(Exercise details): Transcribe every line of text in the entries below character for character, leaving the pictures out of your answer.
(Working data Opens)
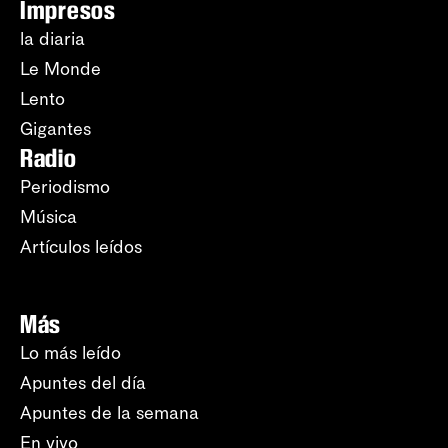
Impresos
la diaria
Le Monde
Lento
Gigantes
Radio
Periodismo
Música
Artículos leídos
Más
Lo más leído
Apuntes del día
Apuntes de la semana
En vivo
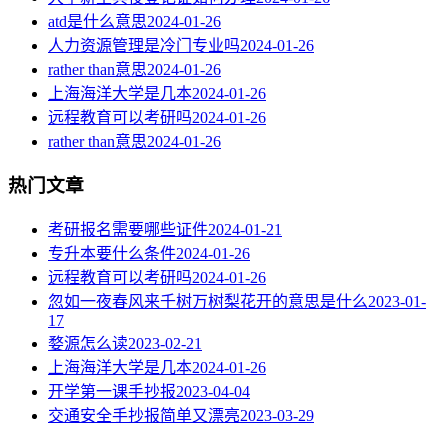
atd是什么意思
2024-01-26
人力资源管理是冷门专业吗
2024-01-26
rather than意思
2024-01-26
上海海洋大学是几本
2024-01-26
远程教育可以考研吗
2024-01-26
rather than意思
2024-01-26
热门文章
考研报名需要哪些证件
2024-01-21
专升本要什么条件
2024-01-26
远程教育可以考研吗
2024-01-26
忽如一夜春风来千树万树梨花开的意思是什么
2023-01-
17
婺源怎么读
2023-02-21
上海海洋大学是几本
2024-01-26
开学第一课手抄报
2023-04-04
交通安全手抄报简单又漂亮
2023-03-29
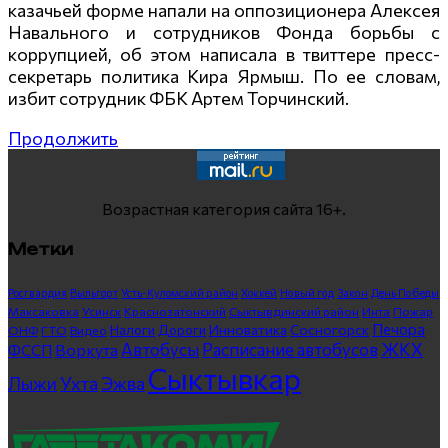
казачьей форме напали на оппозиционера Алексея
Навального и сотрудников Фонда борьбы с
коррупцией, об этом написала в твиттере пресс-
секретарь политика Кира Ярмыш. По ее словам,
избит сотрудник ФБК Артем Торчинский.
Продолжить
Возрастная категория сайта 16+.
Метки
Росгвардия
Выльгорт
Усть-Куломский район
Хоккей
Новый год
Закон
День Победы
Максаковка
Усинск
Краснозатонский
Сыктывдинский район
Инта
Пожар
Печора
Инноватика
Сосногорск
ГТО
Видео
Налоги
Дороги
ОНФ
ЖКХ
Автобусы
Расписание автобусов
ФССП
Воркута
Сыктывкар
Лыжи
Ухта
Эжва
(Working data Closes)
(Answer for this exercise):
Impresos
la diaria
Le Monde
Lento
Gigantes
Radio
Periodismo
Música
Artículos leídos
Más
Lo más leído
Apuntes del día
Apuntes de la semana
En vivo
atd是什么意思
2024-01-26
人力资源管理是冷门专业吗
2024-01-26
rather than意思
2024-01-26
上海海洋大学是几本
2024-01-26
远程教育可以考研吗
2024-01-26
rather than意思
2024-01-26
热门文章
考研报名需要哪些证件
2024-01-21
专升本要什么条件
2024-01-26
远程教育可以考研吗
2024-01-26
忽如一夜春风来千树万树梨花开的意思是什么
2023-01-
17
婺源怎么读
2023-02-21
上海海洋大学是几本
2024-01-26
开学第一课手抄报
2023-04-04
交通安全手抄报简单又漂亮
2023-03-29
казачьей форме напали на оппозиционера Алексея
Навального и сотрудников Фонда борьбы с
коррупцией, об этом написала в твиттере пресс-
секретарь политика Кира Ярмыш. По ее словам,
избит сотрудник ФБК Артем Торчинский.
Продолжить
Возрастная категория сайта 16+.
Метки
Росгвардия
Выльгорт
Усть-Куломский район
Хоккей
Новый год
Закон
День Победы
Максаковка
Усинск
Краснозатонский
Сыктывдинский район
Инта
Пожар
Печора
Инноватика
Сосногорск
ГТО
Видео
Налоги
Дороги
ОНФ
ЖКХ
Автобусы
Расписание автобусов
ФССП
Воркута
Сыктывкар
Лыжи
Ухта
Эжва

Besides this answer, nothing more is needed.